Reproduce every line of the records below without changing anything.

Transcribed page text

● ● ●

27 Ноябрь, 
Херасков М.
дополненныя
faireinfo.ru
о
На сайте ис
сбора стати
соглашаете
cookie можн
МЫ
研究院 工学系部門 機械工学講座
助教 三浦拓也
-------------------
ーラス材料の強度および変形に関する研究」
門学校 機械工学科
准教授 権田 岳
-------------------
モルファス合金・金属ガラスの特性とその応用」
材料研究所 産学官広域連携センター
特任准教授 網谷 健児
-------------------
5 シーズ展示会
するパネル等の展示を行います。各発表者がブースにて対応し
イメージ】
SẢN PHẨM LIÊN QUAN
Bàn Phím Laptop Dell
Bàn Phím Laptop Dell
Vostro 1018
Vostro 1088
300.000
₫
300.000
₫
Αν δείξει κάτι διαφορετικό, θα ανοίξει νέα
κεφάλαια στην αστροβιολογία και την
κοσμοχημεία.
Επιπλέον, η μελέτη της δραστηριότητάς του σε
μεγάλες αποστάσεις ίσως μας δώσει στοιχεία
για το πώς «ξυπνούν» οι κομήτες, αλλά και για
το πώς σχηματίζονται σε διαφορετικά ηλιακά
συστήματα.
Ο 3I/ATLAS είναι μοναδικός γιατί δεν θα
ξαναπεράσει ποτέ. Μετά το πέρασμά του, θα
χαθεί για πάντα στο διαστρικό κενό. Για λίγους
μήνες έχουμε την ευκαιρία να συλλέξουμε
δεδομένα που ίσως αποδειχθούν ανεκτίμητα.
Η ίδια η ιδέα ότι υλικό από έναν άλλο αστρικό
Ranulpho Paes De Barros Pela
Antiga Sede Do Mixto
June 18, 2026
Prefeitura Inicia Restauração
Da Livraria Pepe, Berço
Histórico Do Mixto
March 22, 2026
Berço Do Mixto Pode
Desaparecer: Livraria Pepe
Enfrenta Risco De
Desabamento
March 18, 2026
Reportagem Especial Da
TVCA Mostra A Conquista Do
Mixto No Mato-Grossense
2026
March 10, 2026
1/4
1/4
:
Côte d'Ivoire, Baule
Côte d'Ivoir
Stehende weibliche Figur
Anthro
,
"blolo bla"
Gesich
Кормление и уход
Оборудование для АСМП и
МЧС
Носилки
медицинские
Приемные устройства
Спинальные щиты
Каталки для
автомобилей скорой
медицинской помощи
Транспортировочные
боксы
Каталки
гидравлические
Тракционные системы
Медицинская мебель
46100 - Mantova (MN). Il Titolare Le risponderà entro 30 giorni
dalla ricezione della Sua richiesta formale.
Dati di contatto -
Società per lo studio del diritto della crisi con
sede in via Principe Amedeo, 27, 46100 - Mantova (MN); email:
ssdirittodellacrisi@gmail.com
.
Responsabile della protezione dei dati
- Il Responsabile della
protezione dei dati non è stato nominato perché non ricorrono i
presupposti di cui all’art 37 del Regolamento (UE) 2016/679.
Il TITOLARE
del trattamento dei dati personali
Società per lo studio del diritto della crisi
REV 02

● ● ●

The answer:
27 Ноябрь, 
Херасков М.
дополненныя
faireinfo.ru
о
На сайте ис
сбора стати
соглашаете
cookie можн
МЫ
研究院 工学系部門 機械工学講座
助教 三浦拓也
-------------------
ーラス材料の強度および変形に関する研究」
門学校 機械工学科
准教授 権田 岳
-------------------
モルファス合金・金属ガラスの特性とその応用」
材料研究所 産学官広域連携センター
特任准教授 網谷 健児
-------------------
5 シーズ展示会
するパネル等の展示を行います。各発表者がブースにて対応し
イメージ】
SẢN PHẨM LIÊN QUAN
Bàn Phím Laptop Dell
Bàn Phím Laptop Dell
Vostro 1018
Vostro 1088
300.000
₫
300.000
₫
Αν δείξει κάτι διαφορετικό, θα ανοίξει νέα
κεφάλαια στην αστροβιολογία και την
κοσμοχημεία.
Επιπλέον, η μελέτη της δραστηριότητάς του σε
μεγάλες αποστάσεις ίσως μας δώσει στοιχεία
για το πώς «ξυπνούν» οι κομήτες, αλλά και για
το πώς σχηματίζονται σε διαφορετικά ηλιακά
συστήματα.
Ο 3I/ATLAS είναι μοναδικός γιατί δεν θα
ξαναπεράσει ποτέ. Μετά το πέρασμά του, θα
χαθεί για πάντα στο διαστρικό κενό. Για λίγους
μήνες έχουμε την ευκαιρία να συλλέξουμε
δεδομένα που ίσως αποδειχθούν ανεκτίμητα.
Η ίδια η ιδέα ότι υλικό από έναν άλλο αστρικό
Ranulpho Paes De Barros Pela
Antiga Sede Do Mixto
June 18, 2026
Prefeitura Inicia Restauração
Da Livraria Pepe, Berço
Histórico Do Mixto
March 22, 2026
Berço Do Mixto Pode
Desaparecer: Livraria Pepe
Enfrenta Risco De
Desabamento
March 18, 2026
Reportagem Especial Da
TVCA Mostra A Conquista Do
Mixto No Mato-Grossense
2026
March 10, 2026
1/4
1/4
:
Côte d'Ivoire, Baule
Côte d'Ivoir
Stehende weibliche Figur
Anthro
,
"blolo bla"
Gesich
Кормление и уход
Оборудование для АСМП и
МЧС
Носилки
медицинские
Приемные устройства
Спинальные щиты
Каталки для
автомобилей скорой
медицинской помощи
Транспортировочные
боксы
Каталки
гидравлические
Тракционные системы
Медицинская мебель
46100 - Mantova (MN). Il Titolare Le risponderà entro 30 giorni
dalla ricezione della Sua richiesta formale.
Dati di contatto -
Società per lo studio del diritto della crisi con
sede in via Principe Amedeo, 27, 46100 - Mantova (MN); email:
ssdirittodellacrisi@gmail.com
.
Responsabile della protezione dei dati
- Il Responsabile della
protezione dei dati non è stato nominato perché non ricorrono i
presupposti di cui all’art 37 del Regolamento (UE) 2016/679.
Il TITOLARE
del trattamento dei dati personali
Società per lo studio del diritto della crisi
REV 02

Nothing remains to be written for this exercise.